Para aquellos que no estuvieron en el núcleo del horror del 11 de septiembre y su dolor, pero que lo experimentaron como parte de la cultura en la que viven, de alguna manera puede sentirse como ayer y como hace mucho tiempo a la vez. Y al igual que con tantos actos de conmemoración, todavía se debate e impugna —y lo será durante mucho tiempo—.
“Las ceremonias sobrias no deberían inducirnos erróneamente a pensar que el recuerdo público de este terrible evento es un asunto resuelto”, escribió John Bodnar, historiador del 11 de septiembre en un artículo de opinión para el Washington Post en mayo.
En un punto de inflexión como un aniversario importante, particularmente con algo tan tectónico como el 11 de septiembre, es fácil recurrir a un aforismo como este de William Faulkner: “El pasado nunca está muerto. Ni siquiera es pasado”. Pero el dicho ha perdurado por una razón.
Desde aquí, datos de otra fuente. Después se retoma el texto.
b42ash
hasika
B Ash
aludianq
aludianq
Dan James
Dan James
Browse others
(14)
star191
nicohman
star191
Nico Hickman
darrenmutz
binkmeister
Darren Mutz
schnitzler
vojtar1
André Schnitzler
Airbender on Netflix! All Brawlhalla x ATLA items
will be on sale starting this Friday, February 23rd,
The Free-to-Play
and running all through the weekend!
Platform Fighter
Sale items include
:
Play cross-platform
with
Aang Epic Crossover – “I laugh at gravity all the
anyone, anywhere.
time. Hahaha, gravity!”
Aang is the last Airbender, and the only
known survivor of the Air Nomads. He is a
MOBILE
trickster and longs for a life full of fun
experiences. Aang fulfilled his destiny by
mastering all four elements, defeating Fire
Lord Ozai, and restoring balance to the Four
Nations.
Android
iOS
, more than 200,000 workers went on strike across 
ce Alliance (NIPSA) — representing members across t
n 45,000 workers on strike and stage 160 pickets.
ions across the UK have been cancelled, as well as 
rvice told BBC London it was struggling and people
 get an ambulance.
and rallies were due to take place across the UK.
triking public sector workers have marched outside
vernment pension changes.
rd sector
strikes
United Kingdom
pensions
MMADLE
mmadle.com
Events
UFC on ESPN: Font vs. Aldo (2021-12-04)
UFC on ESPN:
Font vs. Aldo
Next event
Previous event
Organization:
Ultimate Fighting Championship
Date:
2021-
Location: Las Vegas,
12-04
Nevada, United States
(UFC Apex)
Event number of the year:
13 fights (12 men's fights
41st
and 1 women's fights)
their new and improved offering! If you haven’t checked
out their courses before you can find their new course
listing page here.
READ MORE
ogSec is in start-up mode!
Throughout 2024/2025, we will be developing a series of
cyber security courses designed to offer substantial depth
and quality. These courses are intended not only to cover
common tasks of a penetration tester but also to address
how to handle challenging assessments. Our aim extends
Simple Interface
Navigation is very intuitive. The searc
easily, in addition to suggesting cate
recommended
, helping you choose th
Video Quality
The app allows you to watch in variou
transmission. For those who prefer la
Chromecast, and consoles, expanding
La memoria se convierte en historia. Y la historia —la historia compartida—, se aferra con fuerza, a veces con rabia. Es por eso que tanta gente se aferra con fuerza a narrativas históricas nostálgicas y reconfortantes —incluso cuando se ha mostrado que han sido tan destructivas como productivas—.
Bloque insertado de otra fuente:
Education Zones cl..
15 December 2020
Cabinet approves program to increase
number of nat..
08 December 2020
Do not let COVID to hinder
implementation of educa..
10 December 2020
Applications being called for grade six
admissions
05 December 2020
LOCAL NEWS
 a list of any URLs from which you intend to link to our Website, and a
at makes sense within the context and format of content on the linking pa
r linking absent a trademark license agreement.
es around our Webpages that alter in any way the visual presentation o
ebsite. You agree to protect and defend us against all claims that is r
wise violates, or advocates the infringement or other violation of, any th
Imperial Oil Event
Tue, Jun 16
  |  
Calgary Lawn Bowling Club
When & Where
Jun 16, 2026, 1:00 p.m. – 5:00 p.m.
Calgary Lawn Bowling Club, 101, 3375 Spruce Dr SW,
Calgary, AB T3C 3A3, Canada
El acto de recordar algo como el 11 de septiembre implica exactamente ese delicado equilibrio. Cuando la memoria se convierte en historia, puede volverse más remota, como un monumento a la Guerra de Independencia de los Estados Unidos para personas cuyas pasiones y sacrificios han sido erosionados por el tiempo. Con la distancia, puede calcificarse.
Eso no va a suceder con el 11 de septiembre durante mucho tiempo, por supuesto. Su política todavía está agitada. Los argumentos que produjo —y las formas en que enviaron a la sociedad precipitadamente en una dirección diferente—, son tan intensos como en aquellos primeros días.
Y cuando una nación se detiene para recordar la mañana de hace 20 años cuando fue atacada, no solo mira por encima de su hombro. También mira a su alrededor y se pregunta: ¿Qué significa esto para nosotros ahora?
”¿Qué es lo importante al hacer un monumento, qué se recuerda y cómo se recuerda?”, se preguntó J. William Thompson en su elegante libro de 2017, “From Memory to Memorial: Shanksville, America and Flight 93” (“Del recuerdo al monumento: Shanksville, los Estados Unidos y el Vuelo 93”).
Cualquier respuesta a eso es compleja, comprensiblemente. Pero detrás de todas las palabras formales y las maneras de conmemorar un día que cambió al mundo se esconde algo más fundamental: un simple imperativo de aferrarse a un sentido de qué cambió las cosas y cómo.
En la portada del libro de Thompson, un hombre mira el lugar donde se estrelló el avión en Shanksville con el brazo derecho levantado. A su izquierda sostiene un letrero pintado a mano con cuatro palabras, una oración declarativa: “Yo no lo olvidé”.